Performance Design Principles - Data Structures and Algorithms

From Guidance Share
Jump to navigationJump to search

- J.D. Meier, Srinath Vasireddy, Ashish Babbar, Rico Mariani, and Alex Mackman

Choose an Appropriate Data Structure

Before choosing the collection type for your scenarios, you should spend time analyzing your specific requirements by using the following common criteria:

  • Data storage. Consider how much data will be stored. Will you store a few records or a few thousand records? Do you know the amount of data to be stored ahead of time instead of at run time? How do you need to store the data? Does it need to be stored in order or randomly?
  • Type. What type of data do you need to store? Is it strongly typed data? Do you store variant objects or value types?
  • Growth. How will your data grow? What size of growth? What frequency?
  • Access. Do you need indexed access? Do you need to access data by using a key-value pair? Do you need sorting in addition to searching?
  • Concurrency. Does access to the data need to be synchronized? If the data is regularly updated, you need synchronized access. You may not need synchronization if the data is read-only.
  • Marshaling. Do you need to marshal your data structure across boundaries? For example, do you need to store your data in a cache or a session store? If so, you need to make sure that the data structure supports serialization in an efficient way.

Pre-Assign Size for Large Dynamic Growth Data Types

If you know that you need to add a lot of data to a dynamic data type, assign an approximate size up front wherever you can. This helps avoid unnecessary memory re-allocations.
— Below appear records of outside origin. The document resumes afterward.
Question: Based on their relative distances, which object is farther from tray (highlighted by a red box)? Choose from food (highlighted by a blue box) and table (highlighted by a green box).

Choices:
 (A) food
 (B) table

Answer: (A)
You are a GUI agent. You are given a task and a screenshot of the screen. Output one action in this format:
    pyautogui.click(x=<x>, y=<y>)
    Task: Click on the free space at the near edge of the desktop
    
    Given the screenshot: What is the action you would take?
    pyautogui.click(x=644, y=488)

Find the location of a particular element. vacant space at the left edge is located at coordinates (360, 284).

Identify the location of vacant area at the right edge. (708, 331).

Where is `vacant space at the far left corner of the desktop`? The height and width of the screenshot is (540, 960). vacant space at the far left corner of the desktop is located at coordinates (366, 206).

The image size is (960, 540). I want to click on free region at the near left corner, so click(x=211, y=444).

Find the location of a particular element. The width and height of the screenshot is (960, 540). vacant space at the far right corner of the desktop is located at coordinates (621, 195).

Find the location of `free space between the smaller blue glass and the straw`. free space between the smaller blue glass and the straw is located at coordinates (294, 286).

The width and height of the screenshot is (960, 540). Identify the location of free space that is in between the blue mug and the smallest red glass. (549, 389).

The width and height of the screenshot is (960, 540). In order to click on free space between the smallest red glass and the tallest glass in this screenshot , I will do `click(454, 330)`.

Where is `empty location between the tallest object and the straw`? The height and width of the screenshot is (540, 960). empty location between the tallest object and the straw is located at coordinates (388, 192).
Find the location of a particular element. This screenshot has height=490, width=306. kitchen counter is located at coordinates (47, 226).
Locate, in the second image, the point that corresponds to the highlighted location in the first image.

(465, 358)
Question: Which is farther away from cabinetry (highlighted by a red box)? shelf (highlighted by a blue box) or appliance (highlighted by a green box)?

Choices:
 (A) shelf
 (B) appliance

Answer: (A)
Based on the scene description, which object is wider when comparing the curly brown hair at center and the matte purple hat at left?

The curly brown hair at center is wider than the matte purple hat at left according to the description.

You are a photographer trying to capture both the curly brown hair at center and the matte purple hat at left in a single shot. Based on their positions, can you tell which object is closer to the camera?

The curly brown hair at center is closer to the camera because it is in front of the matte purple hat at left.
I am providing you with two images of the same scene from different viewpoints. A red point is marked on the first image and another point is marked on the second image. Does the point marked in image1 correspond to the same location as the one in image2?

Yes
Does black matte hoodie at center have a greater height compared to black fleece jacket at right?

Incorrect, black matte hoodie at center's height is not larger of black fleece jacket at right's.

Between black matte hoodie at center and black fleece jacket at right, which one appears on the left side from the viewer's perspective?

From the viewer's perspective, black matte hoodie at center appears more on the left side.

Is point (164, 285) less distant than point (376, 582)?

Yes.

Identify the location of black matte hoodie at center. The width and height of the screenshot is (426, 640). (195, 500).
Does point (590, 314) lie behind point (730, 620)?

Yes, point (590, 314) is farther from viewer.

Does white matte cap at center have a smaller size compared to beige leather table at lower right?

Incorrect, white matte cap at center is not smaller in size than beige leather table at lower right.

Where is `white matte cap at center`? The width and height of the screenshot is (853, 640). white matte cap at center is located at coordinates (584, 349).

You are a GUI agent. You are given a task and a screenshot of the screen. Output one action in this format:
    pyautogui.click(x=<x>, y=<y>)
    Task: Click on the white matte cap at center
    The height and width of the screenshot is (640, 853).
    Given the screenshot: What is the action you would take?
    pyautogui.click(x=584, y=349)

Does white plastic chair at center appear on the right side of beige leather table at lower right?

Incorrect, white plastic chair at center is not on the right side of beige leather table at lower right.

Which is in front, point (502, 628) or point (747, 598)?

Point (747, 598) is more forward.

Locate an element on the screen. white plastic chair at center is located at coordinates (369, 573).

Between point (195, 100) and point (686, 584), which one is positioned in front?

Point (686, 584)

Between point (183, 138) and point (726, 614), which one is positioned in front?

Use Value and Reference Types Appropriately

Value types are stack-based and are passed by value, while reference types are heap-based and are passed by reference. Use the following guidelines when choosing between pass-by-value and pass-by-reference semantics:

  • Avoid passing large value types by value to local methods. If the target method is in the same process or application domain, the data is copied onto the stack. You can improve performance by passing a reference to a large structure through a method parameter, rather than passing the structure by value.
  • Consider passing reference types by value across process boundaries. If you pass an object reference across a process boundary, a callback to the client process is required each time the objects' fields or methods are accessed. By passing the object by value, you avoid this overhead. If you pass a set of objects or a set of connected objects, make sure all of them can be passed by value.
  • Consider passing a reference type when the size of the object is very large or the state is relevant only within the current process boundaries. For example, objects that maintain handles to local server resources, such as files.